The number of observations is at least 150. This number of observations is slightly larger than the one required in project #1 since we will introduce a machine-learning algorithm using the logistic regression model.
If you have a data set with no binary response variable but you really want to use it for your assignments, you can dichotomize the response variable in a meaningful way. For example, you have a data set with several predictor variables that are potentially associated with the response variable GPA. You can dichotomize the continuous GPA in the following

bin.gpa = 1 if GPA < 2.75

bin.gpa = 0 if GPA >= 2.75

This dichotomization is meaningful since most graduate schools use 2.75 as the admission cut-off GPA.
Choose one numerical predictor variable or a binary predictor variable to fit a simple logistic regression model in this assignment as I did in the case study. Other variables will be used in subsequent assignments.

To be more specific, you need to provide the following key components in your analysis report.

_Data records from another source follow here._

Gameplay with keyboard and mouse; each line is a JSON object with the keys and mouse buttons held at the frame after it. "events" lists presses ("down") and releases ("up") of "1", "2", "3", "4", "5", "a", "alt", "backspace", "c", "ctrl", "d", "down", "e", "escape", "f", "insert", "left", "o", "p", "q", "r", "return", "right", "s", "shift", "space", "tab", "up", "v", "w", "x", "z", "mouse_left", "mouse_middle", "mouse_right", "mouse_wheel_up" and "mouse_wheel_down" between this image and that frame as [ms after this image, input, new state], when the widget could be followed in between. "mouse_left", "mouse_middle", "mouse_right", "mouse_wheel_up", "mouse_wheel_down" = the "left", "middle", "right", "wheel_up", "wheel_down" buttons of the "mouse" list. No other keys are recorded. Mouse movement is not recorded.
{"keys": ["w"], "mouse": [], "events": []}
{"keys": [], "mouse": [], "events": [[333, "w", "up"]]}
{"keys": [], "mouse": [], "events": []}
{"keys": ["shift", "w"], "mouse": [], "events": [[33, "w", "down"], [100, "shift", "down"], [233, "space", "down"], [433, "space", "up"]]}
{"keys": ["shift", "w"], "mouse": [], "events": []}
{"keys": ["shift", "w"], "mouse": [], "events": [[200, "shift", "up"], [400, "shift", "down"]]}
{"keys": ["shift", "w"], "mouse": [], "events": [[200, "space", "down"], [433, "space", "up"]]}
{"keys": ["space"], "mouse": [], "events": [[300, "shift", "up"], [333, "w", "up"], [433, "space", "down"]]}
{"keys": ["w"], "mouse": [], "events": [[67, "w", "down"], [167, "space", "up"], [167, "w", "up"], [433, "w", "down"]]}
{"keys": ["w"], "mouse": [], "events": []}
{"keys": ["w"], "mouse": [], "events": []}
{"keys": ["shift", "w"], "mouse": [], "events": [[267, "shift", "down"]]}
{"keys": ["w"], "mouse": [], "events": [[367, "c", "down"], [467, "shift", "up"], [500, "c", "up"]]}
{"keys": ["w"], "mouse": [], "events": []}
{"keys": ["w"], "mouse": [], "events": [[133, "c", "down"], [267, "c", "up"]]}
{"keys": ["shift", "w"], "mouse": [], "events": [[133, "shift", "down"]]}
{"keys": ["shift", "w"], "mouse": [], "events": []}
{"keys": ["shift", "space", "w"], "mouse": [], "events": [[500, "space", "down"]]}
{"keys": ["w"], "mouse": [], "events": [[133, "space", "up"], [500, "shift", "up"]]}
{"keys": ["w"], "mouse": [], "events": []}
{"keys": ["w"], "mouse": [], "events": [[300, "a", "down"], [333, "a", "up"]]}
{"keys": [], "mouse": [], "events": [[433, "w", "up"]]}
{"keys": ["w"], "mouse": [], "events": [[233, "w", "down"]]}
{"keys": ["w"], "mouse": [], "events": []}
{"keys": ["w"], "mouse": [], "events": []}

(a) Describe your data set and the variables.

(b) Formulate a practically meaningful analytic question.

(c) Perform exploratory data analysis using a graphical or numerical approach.

(d) Build a simple logistic regression model.

(e) Interpret the regression coefficients from the practical perspective (odds ratio).

(f) study the behavior of the success probability (probability curve and the rate of change in success probability).